ULE 2.0
David Xu
davidxu at freebsd.org
Thu Jan 4 01:40:44 PST 2007
Jeff Roberson wrote:
> Hello everyone,
>
> After a considerable vacation from ULE I have come back to address some
> long standing concerns. I felt that the old double-queue mechanism
> caused very unnatural behavior and have finally come up with something
> I'm happy to replace it with. I've been working on this off and on for
> several months now. Some details are below. More are at:
> http://jeffr-tech.livejournal.com/3729.html
>
> The version now in CVS(1.172) should restore ULE's earlier interactive
> performance under load. I have tested with a make -j128 kernel while
> using mozilla and while playing a dvd. Neither ever skip for me. nice
> now has a more gradual effect than before. It no longer allows the
> total starvation of processes. ULE should also be very slightly faster
> on UP as compared to before. SMP behavior should have changed very
> little although I did simplify some small parts of these algorithms. In
> general, non-interactive tasks are scheduled much more intelligently
> although this may not be apparent under most workloads.
>
> I'm hoping for the following types of feedback from anyone interested in
> testing:
>
> 1) Is the response to nice levels as you would hope? I think nice +20
> may not inhibit the nice'd thread enough at the moment.
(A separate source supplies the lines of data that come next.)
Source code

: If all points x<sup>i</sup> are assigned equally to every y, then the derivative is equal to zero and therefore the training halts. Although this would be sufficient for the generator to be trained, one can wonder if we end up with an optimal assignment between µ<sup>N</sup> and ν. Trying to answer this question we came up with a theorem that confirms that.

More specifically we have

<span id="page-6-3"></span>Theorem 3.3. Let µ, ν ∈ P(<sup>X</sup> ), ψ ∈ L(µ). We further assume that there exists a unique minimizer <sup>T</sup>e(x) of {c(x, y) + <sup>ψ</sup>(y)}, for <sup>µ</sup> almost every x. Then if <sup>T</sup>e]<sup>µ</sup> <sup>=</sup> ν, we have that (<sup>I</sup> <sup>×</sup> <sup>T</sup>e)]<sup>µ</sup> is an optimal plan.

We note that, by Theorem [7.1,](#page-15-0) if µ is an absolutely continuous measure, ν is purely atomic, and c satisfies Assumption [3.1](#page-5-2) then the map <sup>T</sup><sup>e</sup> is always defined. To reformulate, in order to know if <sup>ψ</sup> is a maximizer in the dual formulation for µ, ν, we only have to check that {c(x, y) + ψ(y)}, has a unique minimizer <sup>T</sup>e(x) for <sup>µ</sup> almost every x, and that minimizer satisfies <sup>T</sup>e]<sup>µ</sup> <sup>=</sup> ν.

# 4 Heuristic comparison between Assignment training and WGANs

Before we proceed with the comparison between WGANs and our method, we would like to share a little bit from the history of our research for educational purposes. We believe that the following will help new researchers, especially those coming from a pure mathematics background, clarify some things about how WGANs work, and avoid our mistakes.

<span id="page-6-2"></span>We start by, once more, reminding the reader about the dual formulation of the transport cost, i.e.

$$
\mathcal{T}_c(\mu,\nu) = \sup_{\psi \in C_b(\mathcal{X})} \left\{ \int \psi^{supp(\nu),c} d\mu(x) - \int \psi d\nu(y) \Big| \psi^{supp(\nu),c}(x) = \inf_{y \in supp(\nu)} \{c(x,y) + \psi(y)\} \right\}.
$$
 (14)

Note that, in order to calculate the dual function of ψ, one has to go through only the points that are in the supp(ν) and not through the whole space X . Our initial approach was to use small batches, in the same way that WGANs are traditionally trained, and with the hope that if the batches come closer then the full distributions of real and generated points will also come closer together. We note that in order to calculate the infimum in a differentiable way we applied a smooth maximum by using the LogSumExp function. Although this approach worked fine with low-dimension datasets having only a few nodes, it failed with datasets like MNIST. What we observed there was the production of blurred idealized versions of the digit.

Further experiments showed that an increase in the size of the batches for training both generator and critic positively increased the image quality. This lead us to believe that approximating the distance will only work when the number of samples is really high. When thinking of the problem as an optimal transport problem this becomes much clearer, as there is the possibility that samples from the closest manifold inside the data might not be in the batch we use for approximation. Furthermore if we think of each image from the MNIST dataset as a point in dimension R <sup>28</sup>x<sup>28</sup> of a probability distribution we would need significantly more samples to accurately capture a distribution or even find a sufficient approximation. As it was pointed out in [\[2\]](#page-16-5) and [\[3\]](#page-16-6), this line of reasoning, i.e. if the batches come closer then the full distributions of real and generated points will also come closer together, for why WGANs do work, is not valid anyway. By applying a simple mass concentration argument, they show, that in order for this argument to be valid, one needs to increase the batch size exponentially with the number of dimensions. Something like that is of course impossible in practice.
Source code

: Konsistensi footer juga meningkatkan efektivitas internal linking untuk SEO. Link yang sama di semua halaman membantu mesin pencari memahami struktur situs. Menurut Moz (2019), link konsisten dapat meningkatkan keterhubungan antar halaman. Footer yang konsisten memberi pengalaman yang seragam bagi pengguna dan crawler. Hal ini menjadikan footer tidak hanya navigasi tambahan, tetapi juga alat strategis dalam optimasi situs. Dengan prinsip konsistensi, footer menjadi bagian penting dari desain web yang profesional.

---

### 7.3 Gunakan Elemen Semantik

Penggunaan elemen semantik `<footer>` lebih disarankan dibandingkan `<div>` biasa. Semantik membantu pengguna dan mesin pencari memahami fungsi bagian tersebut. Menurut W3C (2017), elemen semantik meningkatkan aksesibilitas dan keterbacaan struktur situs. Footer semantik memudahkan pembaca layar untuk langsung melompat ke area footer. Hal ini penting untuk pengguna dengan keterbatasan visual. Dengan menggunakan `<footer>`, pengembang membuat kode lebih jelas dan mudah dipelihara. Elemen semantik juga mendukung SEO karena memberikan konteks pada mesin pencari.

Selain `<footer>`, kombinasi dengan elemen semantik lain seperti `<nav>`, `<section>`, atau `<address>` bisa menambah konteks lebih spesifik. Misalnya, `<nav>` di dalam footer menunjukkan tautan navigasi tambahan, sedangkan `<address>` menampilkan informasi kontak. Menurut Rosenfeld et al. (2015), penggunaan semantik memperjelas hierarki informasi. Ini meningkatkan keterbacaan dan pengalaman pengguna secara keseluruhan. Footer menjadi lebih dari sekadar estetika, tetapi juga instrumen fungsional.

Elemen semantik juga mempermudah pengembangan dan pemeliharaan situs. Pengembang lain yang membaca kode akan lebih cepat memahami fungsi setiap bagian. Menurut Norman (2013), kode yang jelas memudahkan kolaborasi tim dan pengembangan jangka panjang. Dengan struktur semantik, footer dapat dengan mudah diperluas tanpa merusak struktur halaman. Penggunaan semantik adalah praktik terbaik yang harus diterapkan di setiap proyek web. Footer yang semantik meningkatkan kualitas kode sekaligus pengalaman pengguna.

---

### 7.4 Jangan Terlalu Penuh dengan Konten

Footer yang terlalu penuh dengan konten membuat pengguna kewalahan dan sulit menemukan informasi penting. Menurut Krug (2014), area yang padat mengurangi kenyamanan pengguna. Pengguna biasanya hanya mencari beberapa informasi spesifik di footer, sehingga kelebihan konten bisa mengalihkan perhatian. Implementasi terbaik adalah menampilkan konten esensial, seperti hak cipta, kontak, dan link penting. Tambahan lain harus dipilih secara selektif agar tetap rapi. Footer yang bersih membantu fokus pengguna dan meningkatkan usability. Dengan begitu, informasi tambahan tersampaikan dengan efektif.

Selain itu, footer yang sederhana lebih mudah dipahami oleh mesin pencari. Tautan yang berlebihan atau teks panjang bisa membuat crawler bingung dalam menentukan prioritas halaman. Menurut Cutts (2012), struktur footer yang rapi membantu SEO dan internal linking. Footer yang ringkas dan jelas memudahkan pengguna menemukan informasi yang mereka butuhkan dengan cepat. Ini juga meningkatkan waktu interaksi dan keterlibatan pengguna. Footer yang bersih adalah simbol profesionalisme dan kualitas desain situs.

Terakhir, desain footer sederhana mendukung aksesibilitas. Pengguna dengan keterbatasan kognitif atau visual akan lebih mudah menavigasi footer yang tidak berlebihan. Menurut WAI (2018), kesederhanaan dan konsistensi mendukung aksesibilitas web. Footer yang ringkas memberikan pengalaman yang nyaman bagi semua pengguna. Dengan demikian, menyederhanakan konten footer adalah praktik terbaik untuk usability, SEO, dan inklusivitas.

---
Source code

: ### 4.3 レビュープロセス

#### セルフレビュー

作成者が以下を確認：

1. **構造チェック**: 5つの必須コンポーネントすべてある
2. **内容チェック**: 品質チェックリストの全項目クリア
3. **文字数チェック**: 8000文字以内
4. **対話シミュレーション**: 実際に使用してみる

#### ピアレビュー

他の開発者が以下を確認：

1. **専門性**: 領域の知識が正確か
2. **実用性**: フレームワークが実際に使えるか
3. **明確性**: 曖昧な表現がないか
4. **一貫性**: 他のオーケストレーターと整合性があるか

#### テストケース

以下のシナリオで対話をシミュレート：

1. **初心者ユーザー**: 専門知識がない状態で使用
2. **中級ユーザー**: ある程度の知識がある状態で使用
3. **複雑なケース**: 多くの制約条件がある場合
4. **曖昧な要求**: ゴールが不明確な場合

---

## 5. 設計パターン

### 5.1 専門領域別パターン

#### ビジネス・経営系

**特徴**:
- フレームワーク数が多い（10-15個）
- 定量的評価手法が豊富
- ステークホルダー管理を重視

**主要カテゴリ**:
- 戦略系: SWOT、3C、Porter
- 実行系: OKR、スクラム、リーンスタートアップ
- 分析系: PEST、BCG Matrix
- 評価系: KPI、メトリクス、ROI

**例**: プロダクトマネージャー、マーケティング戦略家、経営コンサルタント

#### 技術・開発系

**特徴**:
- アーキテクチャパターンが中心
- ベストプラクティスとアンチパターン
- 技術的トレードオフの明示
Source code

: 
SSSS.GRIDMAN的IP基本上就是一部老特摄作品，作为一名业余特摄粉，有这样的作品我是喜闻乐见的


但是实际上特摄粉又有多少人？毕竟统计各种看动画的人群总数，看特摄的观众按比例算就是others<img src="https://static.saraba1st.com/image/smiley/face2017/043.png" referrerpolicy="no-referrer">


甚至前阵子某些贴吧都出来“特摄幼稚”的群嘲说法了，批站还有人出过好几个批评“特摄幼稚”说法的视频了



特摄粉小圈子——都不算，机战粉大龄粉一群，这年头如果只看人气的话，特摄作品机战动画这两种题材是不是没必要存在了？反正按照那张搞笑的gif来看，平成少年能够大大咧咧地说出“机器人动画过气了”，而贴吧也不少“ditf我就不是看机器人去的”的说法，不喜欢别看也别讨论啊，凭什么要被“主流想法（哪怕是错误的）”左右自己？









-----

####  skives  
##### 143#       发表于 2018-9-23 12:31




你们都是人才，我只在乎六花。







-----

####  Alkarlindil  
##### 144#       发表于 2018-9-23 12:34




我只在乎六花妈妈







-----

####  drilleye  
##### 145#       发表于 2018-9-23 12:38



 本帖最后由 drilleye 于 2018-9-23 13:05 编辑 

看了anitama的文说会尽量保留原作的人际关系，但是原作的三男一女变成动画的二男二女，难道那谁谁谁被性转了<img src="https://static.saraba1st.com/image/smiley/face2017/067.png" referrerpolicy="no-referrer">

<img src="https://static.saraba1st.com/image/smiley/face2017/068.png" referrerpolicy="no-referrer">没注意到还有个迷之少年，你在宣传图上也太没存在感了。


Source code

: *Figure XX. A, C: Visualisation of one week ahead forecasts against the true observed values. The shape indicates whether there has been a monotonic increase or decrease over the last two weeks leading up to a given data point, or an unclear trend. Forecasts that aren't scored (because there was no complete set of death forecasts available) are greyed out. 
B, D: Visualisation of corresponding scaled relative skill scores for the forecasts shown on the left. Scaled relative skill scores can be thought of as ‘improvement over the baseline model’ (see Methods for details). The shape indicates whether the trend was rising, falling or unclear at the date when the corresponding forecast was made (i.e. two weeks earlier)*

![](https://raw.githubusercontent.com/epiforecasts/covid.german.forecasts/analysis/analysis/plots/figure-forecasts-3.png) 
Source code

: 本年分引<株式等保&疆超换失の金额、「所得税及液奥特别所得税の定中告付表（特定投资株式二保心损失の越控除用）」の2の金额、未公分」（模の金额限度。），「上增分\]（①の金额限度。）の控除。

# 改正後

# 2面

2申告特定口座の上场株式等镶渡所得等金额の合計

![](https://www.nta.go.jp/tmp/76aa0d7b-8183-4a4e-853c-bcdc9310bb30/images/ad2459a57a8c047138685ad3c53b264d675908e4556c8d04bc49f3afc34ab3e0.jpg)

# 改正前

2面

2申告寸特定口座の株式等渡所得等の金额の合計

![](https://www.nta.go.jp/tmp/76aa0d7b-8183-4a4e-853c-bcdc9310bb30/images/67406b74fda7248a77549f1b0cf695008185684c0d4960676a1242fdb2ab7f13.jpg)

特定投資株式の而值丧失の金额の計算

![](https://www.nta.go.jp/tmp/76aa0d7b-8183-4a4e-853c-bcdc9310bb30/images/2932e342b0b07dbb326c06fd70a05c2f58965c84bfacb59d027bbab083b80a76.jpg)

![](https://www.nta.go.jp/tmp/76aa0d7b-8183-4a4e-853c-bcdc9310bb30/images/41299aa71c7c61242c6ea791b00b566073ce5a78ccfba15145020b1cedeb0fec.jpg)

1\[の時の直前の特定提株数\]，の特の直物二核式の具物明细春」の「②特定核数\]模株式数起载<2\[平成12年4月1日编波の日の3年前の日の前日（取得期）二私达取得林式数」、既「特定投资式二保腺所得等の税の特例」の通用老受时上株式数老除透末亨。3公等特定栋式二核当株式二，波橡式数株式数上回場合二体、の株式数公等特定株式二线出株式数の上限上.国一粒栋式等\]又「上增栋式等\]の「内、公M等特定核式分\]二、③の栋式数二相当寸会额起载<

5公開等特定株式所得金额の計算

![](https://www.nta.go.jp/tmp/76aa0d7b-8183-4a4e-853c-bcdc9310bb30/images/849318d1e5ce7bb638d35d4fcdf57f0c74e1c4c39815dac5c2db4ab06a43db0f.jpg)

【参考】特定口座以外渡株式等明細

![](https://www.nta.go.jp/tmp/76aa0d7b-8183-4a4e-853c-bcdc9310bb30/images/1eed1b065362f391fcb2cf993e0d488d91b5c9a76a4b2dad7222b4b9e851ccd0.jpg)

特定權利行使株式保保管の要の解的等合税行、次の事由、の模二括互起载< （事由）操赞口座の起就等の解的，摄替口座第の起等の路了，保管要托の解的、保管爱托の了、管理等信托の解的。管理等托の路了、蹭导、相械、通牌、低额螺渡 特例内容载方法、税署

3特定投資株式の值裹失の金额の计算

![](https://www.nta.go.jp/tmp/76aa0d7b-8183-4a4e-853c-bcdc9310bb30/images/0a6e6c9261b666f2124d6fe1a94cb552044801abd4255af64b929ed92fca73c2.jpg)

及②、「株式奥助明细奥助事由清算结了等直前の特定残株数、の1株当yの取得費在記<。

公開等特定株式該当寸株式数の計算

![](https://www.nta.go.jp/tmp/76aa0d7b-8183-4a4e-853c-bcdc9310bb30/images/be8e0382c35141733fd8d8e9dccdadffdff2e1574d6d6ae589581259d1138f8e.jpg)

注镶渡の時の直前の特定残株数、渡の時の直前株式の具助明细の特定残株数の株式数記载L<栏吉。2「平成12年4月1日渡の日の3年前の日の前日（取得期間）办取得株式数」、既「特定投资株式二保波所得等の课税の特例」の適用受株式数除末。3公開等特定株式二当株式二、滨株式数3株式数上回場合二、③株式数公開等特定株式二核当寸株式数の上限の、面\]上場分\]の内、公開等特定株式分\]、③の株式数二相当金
> 2) Is the interactive performance satisfactory?
> 3) Is there any performance degredation for your common tasks?
> 4) Does the cpu estimator give reasonable results? See %cpu in top.
> It is expected that there will be periods where summing up all threads
> will yield slightly over 100% cpu.
>
> Any and all feedback is welcome. Please make sure any problem reports
> are sent to jroberson at chesapeake.net in the to line so I see them more
> quickly.
>
> Thanks,
> Jeff
I think it might be not a right way to work on FreeBSD thread scheduler,
it is more important to work out a cpu dispatcher rather than inventing
a dynamic priority algorithm to replace 4BSD's algorithm, the 4BSD
dynamic priority algorithm is still the best one I can find, it provides
very good fairness. the most important thing is there should be a
cpu dispatcher which knows how to place a thread on a cpu with cpu
affinity-aware, maybe multiple runqueues, it knows cpu topology, and
may be NUMA awareness, maybe provide cpu partitions, root can create
and destroy a partition, root can add cpu to the partition or remove
a cpu from the parition or move a cpu from partition a to partition b,
bind applications to a partition etcs. On the top of cpu-dispatcher,
there could be 4BSD or other dynamic priority alogrithm, but that's
less important than this one. with this thought, I am going to remove
sched_core as I found the cpu dispatcher is the key thing.